Record set: Begin
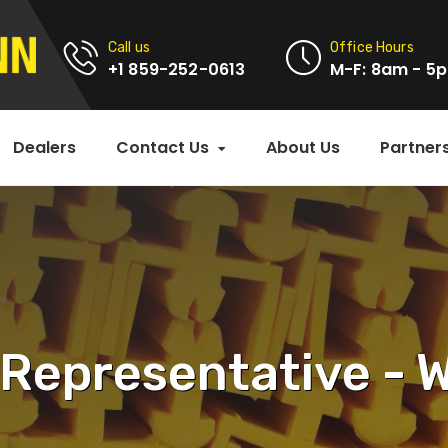
Call us
Office Hours
+1 859-252-0613
M-F: 8am - 5
Dealers
Contact Us
About Us
Partner
 Representative -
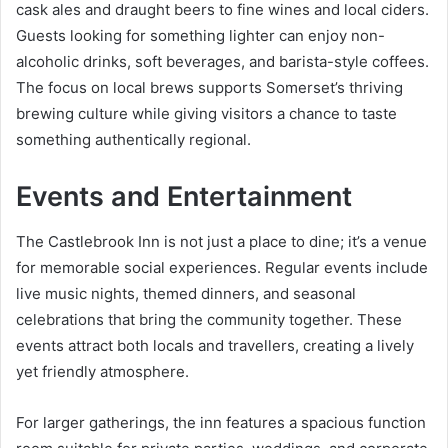
cask ales and draught beers to fine wines and local ciders.
Guests looking for something lighter can enjoy non-
alcoholic drinks, soft beverages, and barista-style coffees.
The focus on local brews supports Somerset’s thriving
brewing culture while giving visitors a chance to taste
something authentically regional.
Events and Entertainment
The Castlebrook Inn is not just a place to dine; it’s a venue
for memorable social experiences. Regular events include
live music nights, themed dinners, and seasonal
celebrations that bring the community together. These
events attract both locals and travellers, creating a lively
yet friendly atmosphere.
For larger gatherings, the inn features a spacious function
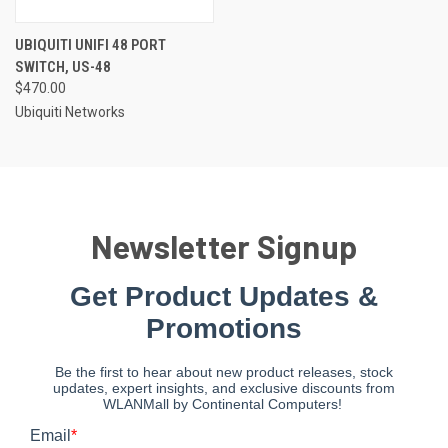
UBIQUITI UNIFI 48 PORT
SWITCH, US-48
$470.00
Ubiquiti Networks
Newsletter Signup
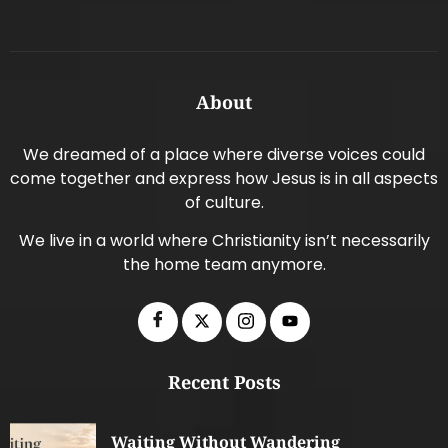
About
We dreamed of a place where diverse voices could
come together and express how Jesus is in all aspects
of culture.
We live in a world where Christianity isn’t necessarily
the home team anymore.
Recent Posts
Waiting Without Wandering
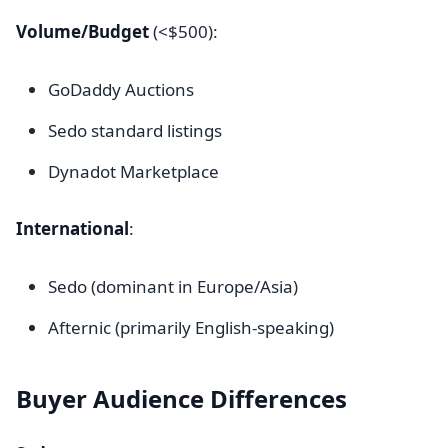
Volume/Budget
(<$500):
GoDaddy Auctions
Sedo standard listings
Dynadot Marketplace
International
:
Sedo (dominant in Europe/Asia)
Afternic (primarily English-speaking)
Buyer Audience Differences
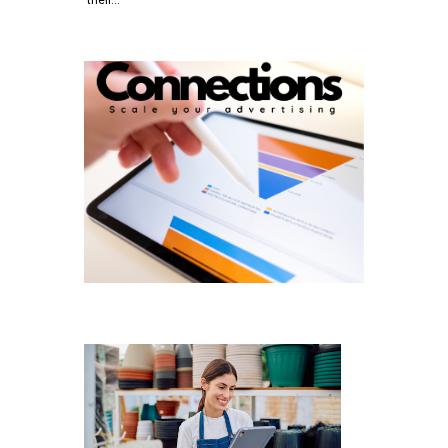
their…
Record set: End
[Instructions for the task] The result should be every line of the data, reproduced exactly, with the images removed.

[Written answer]
Call us
Office Hours
+1 859-252-0613
M-F: 8am - 5
Dealers
Contact Us
About Us
Partner
 Representative -
cask ales and draught beers to fine wines and local ciders.
Guests looking for something lighter can enjoy non-
alcoholic drinks, soft beverages, and barista-style coffees.
The focus on local brews supports Somerset’s thriving
brewing culture while giving visitors a chance to taste
something authentically regional.
Events and Entertainment
The Castlebrook Inn is not just a place to dine; it’s a venue
for memorable social experiences. Regular events include
live music nights, themed dinners, and seasonal
celebrations that bring the community together. These
events attract both locals and travellers, creating a lively
yet friendly atmosphere.
For larger gatherings, the inn features a spacious function
UBIQUITI UNIFI 48 PORT
SWITCH, US-48
$470.00
Ubiquiti Networks
Newsletter Signup
About
We dreamed of a place where diverse voices could
come together and express how Jesus is in all aspects
of culture.
We live in a world where Christianity isn’t necessarily
the home team anymore.
Recent Posts
Waiting Without Wandering
Volume/Budget
(<$500):
GoDaddy Auctions
Sedo standard listings
Dynadot Marketplace
International
:
Sedo (dominant in Europe/Asia)
Afternic (primarily English-speaking)
Buyer Audience Differences
their…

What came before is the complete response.